Desde hace unos años, cada que comienzan las vacaciones (no importa la temporada), posteo en mis redes sociales, como si de una tradición se tratara, el extracto de uno de los capítulos más memorables de Los Simpson (temporada 7, episodio 25), en el que Milhouse, ansioso y presa de los nervios, escucha el segundero del reloj de su salón de clases mientras mira pasar el tiempo. Afuera, los clásicos carros de helados echan a andar sus motores. De repente, un par de agujas del reloj cumplen su vuelta habitual y marcan las nueve, hacen sonar la chicharra de la escuela. Milhouse sale disparado de su pupitre y señala a su maestra y le grita a todo pulmón: ¡Se acabó!, ¡Vete al demonio, Krabappel!
Lo que comenzó como una broma entre amigos hoy tiene matices de ironía y realidad, gracias al tiempo que pasó entre el afán de la vida y los trabajos que se suceden unos a otros.
¿Quién no se ha sentido como Milhouse? Con el cansancio, los problemas, la carga laboral, el estrés, los traslados… puedo seguir y enumerar distintas razones por las que nos sentimos abrumados y esperamos con más ansias las vacaciones tan preciadas.
Así que, en este constante ir y venir diario, en el fluir del tiempo y la vida, démosle su merecida y justa dimensión al descanso. A detenernos y buscar un momento para nosotros mismos y combatir la fatiga con una clásica y tradicional siesta. Así es, esta hermosa y tradicional costumbre de tener un “sueñito reparador” que nos permite recargar energías para hacer frente a las labores restantes del día.
Para conocer su origen debemos viajar a la antigua Roma, donde la jornada laboral se dividía en doce horas.
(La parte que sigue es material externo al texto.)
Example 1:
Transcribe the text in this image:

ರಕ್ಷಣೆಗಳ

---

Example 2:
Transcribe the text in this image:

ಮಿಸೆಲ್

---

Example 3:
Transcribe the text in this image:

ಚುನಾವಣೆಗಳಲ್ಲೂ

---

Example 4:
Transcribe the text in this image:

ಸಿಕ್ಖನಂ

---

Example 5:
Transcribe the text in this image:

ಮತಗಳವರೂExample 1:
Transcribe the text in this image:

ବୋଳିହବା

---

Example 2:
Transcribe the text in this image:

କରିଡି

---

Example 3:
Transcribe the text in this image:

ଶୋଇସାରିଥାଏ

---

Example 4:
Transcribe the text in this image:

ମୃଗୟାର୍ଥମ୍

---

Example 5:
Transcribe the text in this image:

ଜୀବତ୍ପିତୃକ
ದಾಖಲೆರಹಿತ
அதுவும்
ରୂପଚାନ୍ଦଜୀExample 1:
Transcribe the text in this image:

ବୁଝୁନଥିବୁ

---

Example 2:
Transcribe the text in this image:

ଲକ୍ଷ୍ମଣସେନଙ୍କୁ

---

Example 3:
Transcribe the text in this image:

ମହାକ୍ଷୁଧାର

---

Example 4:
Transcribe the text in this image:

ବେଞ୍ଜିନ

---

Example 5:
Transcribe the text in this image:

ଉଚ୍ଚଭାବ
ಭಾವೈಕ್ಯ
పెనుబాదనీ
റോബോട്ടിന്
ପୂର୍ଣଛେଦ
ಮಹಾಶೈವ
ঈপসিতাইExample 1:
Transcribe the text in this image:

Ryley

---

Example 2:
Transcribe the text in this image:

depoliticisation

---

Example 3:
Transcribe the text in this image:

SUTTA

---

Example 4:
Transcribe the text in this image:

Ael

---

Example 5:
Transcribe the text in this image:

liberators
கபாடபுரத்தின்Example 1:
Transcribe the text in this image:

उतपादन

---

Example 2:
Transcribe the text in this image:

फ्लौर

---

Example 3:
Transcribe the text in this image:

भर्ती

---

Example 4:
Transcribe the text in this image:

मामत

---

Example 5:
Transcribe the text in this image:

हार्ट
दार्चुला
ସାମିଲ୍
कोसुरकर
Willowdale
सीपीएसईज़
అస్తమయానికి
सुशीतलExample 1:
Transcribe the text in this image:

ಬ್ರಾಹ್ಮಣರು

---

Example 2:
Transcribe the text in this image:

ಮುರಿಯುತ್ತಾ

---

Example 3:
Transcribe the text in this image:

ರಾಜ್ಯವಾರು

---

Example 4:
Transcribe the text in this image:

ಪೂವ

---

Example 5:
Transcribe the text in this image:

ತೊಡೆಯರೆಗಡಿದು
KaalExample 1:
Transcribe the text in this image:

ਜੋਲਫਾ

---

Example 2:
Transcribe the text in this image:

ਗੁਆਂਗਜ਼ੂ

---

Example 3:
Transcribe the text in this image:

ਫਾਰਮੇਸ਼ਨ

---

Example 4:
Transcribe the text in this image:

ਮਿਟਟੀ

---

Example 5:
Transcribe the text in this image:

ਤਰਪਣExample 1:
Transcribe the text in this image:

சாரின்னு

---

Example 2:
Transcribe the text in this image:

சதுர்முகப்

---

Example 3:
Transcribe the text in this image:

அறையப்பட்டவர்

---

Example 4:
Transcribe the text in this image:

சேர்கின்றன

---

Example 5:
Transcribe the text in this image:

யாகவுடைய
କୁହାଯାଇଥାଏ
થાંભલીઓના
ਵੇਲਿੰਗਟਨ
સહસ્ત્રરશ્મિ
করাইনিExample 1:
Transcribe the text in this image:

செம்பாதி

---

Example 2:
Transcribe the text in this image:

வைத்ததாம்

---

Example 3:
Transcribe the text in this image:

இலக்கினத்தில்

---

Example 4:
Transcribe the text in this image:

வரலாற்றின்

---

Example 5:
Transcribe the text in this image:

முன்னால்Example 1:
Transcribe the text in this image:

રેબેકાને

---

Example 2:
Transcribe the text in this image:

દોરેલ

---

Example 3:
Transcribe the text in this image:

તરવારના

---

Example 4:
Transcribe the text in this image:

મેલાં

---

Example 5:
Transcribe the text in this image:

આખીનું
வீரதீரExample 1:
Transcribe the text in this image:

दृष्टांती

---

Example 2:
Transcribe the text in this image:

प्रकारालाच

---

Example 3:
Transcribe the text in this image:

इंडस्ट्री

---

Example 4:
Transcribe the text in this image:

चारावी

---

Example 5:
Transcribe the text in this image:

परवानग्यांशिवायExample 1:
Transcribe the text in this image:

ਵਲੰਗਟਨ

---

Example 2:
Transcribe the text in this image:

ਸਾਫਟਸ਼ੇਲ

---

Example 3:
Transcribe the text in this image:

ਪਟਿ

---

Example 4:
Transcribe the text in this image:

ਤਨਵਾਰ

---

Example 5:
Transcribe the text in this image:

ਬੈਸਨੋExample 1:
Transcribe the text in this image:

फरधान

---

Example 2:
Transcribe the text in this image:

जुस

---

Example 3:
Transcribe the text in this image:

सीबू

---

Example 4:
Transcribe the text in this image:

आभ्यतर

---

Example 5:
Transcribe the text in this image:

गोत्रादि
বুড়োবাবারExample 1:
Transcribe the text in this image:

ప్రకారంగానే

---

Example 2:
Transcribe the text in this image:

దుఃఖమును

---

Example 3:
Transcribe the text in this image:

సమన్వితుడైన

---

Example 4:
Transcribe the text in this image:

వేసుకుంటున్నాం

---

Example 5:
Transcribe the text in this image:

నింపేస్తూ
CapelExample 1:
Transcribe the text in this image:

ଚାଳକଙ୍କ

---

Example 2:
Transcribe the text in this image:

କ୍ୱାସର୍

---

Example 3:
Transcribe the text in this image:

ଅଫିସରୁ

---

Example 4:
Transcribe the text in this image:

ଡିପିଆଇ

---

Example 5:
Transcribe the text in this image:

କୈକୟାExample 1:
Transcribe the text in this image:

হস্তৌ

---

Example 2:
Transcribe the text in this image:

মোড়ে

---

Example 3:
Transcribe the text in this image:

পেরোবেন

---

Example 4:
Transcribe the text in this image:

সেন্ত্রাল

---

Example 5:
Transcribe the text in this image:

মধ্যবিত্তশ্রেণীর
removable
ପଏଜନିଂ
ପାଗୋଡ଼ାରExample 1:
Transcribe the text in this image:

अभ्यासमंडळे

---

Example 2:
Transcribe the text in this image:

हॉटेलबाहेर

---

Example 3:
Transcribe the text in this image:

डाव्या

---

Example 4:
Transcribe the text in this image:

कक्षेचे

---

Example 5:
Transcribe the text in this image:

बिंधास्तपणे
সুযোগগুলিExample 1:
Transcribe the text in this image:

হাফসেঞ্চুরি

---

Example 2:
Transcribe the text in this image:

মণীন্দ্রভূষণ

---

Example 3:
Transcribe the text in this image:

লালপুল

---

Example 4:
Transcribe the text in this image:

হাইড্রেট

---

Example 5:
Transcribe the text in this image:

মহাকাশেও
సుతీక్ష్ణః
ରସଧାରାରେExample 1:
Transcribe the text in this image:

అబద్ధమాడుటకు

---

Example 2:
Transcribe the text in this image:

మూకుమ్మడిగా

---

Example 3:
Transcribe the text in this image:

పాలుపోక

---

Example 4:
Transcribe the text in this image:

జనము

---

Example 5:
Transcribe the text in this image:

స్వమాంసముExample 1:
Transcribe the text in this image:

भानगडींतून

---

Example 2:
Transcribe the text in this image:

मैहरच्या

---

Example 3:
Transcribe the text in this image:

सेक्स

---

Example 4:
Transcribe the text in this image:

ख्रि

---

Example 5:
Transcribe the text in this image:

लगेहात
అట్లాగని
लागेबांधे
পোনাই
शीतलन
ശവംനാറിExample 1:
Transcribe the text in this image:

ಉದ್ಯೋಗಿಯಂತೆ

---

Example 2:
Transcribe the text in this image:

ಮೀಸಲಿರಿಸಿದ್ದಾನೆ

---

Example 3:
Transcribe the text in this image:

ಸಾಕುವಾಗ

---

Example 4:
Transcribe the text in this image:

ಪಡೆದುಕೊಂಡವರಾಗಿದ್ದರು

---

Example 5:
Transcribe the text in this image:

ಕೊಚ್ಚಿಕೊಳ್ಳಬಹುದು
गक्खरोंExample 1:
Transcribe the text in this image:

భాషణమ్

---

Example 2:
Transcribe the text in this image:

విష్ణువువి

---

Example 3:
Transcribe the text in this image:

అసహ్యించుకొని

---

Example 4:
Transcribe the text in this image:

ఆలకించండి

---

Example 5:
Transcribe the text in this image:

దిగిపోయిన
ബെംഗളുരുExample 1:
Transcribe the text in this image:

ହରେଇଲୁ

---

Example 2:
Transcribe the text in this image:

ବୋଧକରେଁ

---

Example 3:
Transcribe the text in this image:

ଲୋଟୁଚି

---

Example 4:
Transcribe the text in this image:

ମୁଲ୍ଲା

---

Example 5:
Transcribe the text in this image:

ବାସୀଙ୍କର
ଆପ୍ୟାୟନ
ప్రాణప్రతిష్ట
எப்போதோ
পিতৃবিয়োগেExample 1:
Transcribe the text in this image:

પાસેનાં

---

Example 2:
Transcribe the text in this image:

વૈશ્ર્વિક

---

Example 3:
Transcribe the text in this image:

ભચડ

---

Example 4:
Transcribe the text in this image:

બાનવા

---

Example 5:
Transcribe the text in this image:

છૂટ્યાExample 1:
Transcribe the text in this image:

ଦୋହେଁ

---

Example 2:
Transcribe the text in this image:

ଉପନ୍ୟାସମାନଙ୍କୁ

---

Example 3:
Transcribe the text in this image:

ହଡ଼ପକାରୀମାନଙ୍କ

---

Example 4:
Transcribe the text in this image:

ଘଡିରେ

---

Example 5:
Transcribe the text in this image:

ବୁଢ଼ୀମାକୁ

Llegando el mediodía, justo cumpliendo la sexta hora, el sol era incandescente y, más allá de trabajar, se aprovechaba ese tiempo para comer y descansar.
Les recomiendo un libraco delicioso y propenso al amodorramiento: El don de la siesta. Notas sobre el cuerpo, la casa y el tiempo, de Miguel Ángel Hernández, editado por Anagrama. Una obra en la que la siesta es el personaje principal, mientras aborda sus bondades, curiosidades y el placer de echar una pestañita.
Dice Miguel Ángel: “A esa hora, el meridies según la división del tiempo natural, los romanos solían interrumpir la jornada para hacer una meridiatio. Una siesta. Una costumbre practicada por los ociosos, pero también por los trabajadores. (…) Es el momento del reposo y del descanso placentero”.
En Cómo vencer a la muerte en treinta días: diario de Sinforoso Cantera, de Francisco Blanco Figueroa, editado por la Universidad de Colima, mencionan al respecto: “La siesta era sagrada. Nadie se atrevía a despertar al agraciado durmiente salvo que le tuvieran que anunciar que un pariente suyo, más bien muy cercano, se estaba muriendo, pero muriendo de verdad. La gente esperaba hasta que el cura le impusiera los santos óleos al moribundo y sólo entonces se podía acabar con la magia de la siesta”.
La siesta reduce el estrés, la presión arterial y el ritmo cardiaco. Facilita el aprendizaje, mejora la concentración, estimula la creatividad y nos ayuda a la resolución de problemas, todo ello de acuerdo con estudios de la Universidad de Berkeley y la Escuela de Medicina de Harvard.
Así que, si tienen vacaciones, déjenme felicitarlos y desearles que la pasen muy chévere. Si ese no fuera el caso, abracemos la hora sexta y formemos parte de una larga tradición de siesteros que, al final, sólo buscan reducir el estrés mediante el descanso y la felicidad.